TASK PROMPT:
The answer should hold only the lines from the one containing "hfov_deg: 46.4" through the one containing "f_number: 3.5" in the entries below, copied exactly, without pictures.

DATASET RECORDS:
== == ==

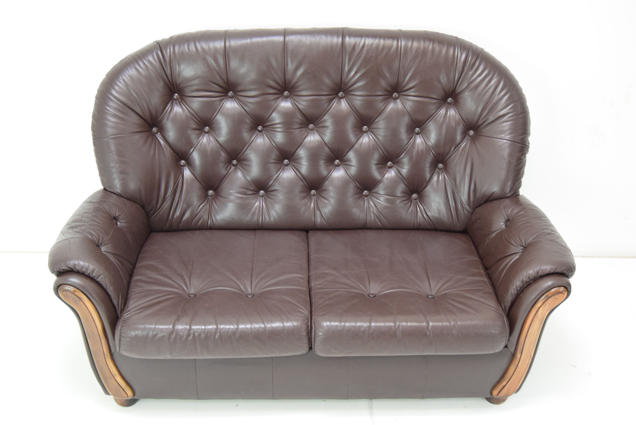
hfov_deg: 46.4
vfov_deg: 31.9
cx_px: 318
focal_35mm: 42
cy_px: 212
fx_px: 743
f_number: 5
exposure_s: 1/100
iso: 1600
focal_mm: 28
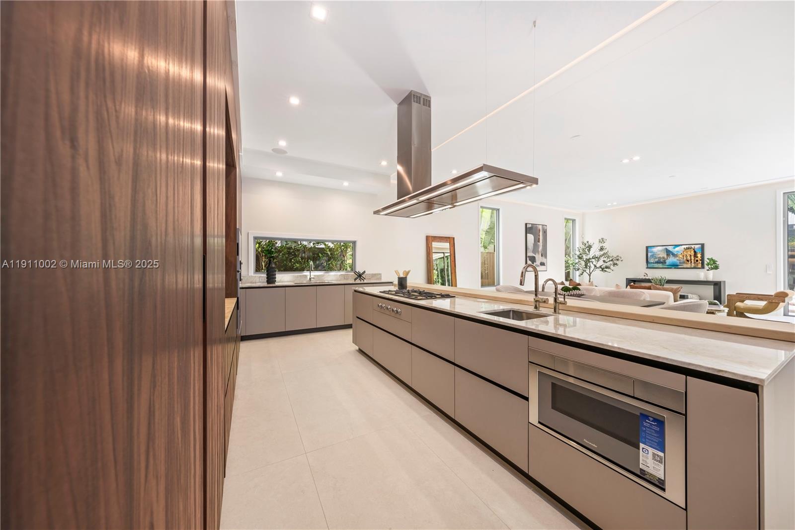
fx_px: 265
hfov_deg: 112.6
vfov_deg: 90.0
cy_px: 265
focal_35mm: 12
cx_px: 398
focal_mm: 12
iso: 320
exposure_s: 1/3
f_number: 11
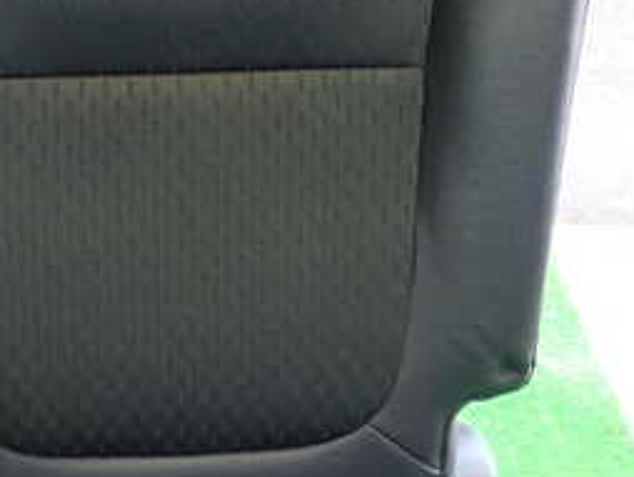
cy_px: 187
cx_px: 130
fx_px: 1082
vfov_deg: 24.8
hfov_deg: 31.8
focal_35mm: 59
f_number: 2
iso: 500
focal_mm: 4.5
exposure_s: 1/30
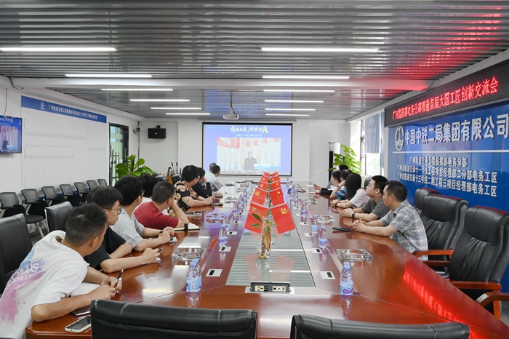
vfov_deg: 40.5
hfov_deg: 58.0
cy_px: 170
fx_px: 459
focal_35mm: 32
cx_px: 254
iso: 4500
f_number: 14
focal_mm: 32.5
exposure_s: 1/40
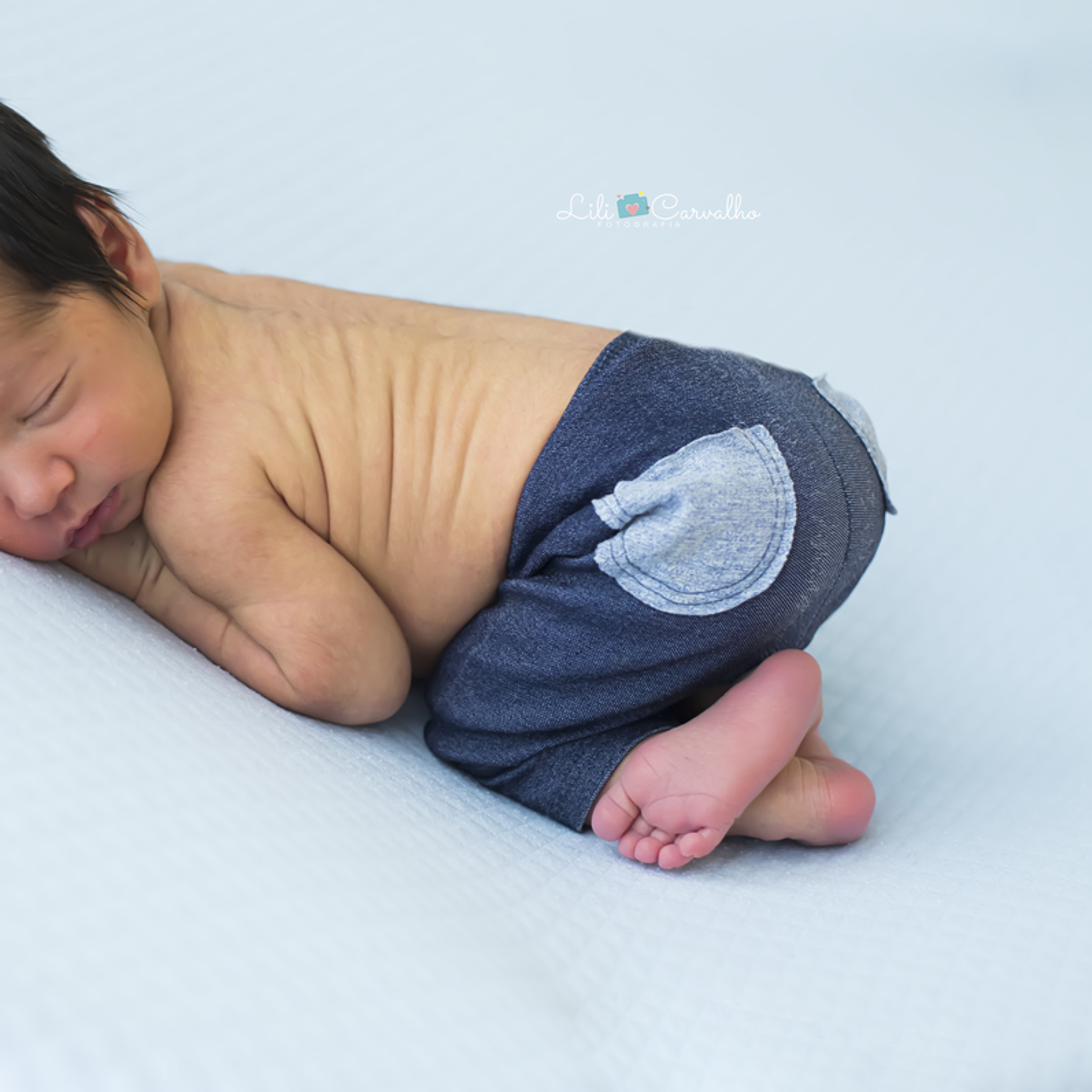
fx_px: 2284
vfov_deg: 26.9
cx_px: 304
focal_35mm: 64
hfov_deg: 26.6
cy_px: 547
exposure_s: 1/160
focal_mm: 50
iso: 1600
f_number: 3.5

== == ==

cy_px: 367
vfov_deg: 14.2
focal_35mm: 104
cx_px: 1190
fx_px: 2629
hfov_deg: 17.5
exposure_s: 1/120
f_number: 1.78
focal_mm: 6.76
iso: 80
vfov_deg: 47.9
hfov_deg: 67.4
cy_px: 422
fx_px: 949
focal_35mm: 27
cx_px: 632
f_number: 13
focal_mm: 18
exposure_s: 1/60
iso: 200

== == ==

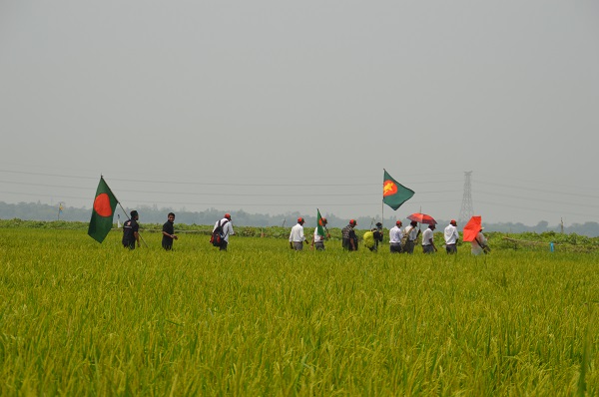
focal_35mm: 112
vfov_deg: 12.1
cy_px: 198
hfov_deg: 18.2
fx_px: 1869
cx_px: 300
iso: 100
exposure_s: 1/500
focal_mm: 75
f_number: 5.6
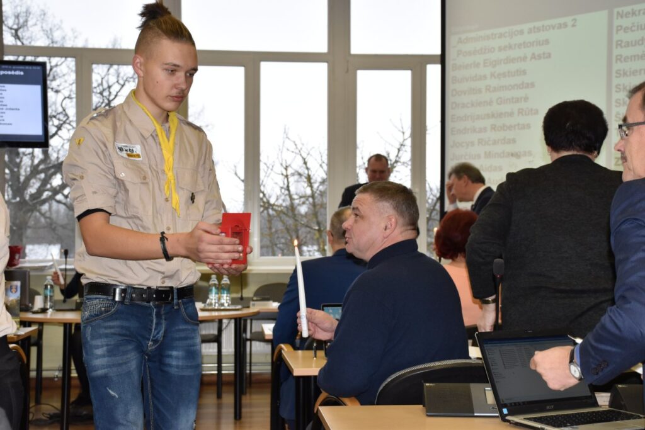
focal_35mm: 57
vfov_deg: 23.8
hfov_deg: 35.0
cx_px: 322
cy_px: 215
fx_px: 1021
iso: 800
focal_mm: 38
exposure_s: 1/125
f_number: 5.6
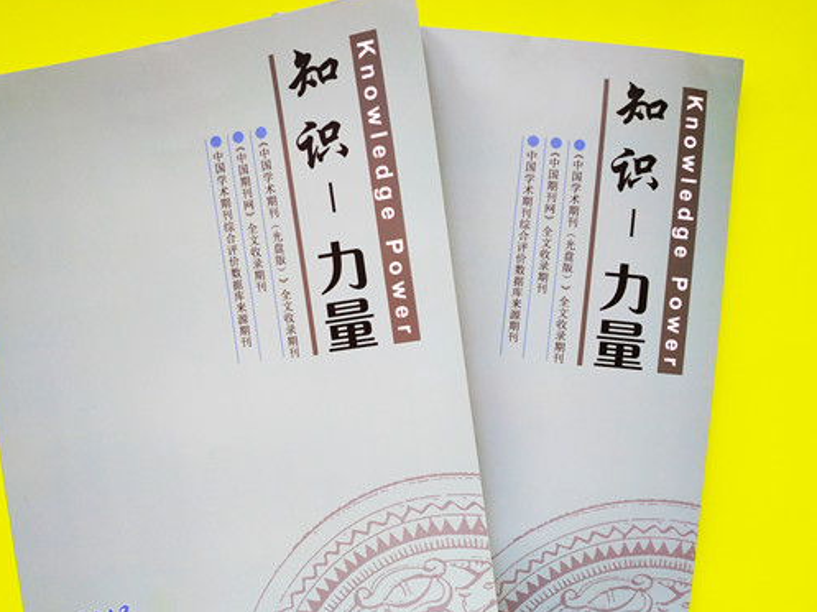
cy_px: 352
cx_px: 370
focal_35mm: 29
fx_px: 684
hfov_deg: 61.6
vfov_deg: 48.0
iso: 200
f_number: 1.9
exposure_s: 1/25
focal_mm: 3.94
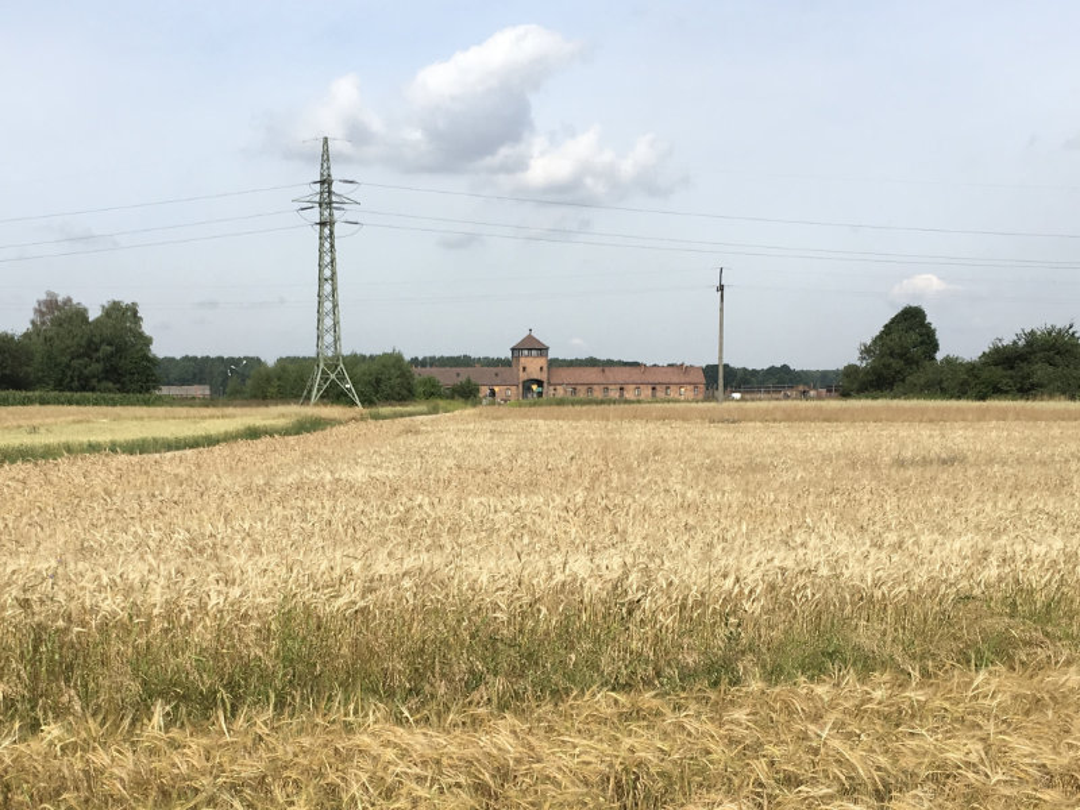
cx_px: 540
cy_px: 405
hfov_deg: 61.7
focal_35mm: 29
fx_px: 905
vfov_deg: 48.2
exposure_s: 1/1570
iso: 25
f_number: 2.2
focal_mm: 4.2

== == ==

EXERCISE ANSWER:
hfov_deg: 46.4
vfov_deg: 31.9
cx_px: 318
focal_35mm: 42
cy_px: 212
fx_px: 743
f_number: 5
exposure_s: 1/100
iso: 1600
focal_mm: 28
fx_px: 265
hfov_deg: 112.6
vfov_deg: 90.0
cy_px: 265
focal_35mm: 12
cx_px: 398
focal_mm: 12
iso: 320
exposure_s: 1/3
f_number: 11
cy_px: 187
cx_px: 130
fx_px: 1082
vfov_deg: 24.8
hfov_deg: 31.8
focal_35mm: 59
f_number: 2
iso: 500
focal_mm: 4.5
exposure_s: 1/30
vfov_deg: 40.5
hfov_deg: 58.0
cy_px: 170
fx_px: 459
focal_35mm: 32
cx_px: 254
iso: 4500
f_number: 14
focal_mm: 32.5
exposure_s: 1/40
fx_px: 2284
vfov_deg: 26.9
cx_px: 304
focal_35mm: 64
hfov_deg: 26.6
cy_px: 547
exposure_s: 1/160
focal_mm: 50
iso: 1600
f_number: 3.5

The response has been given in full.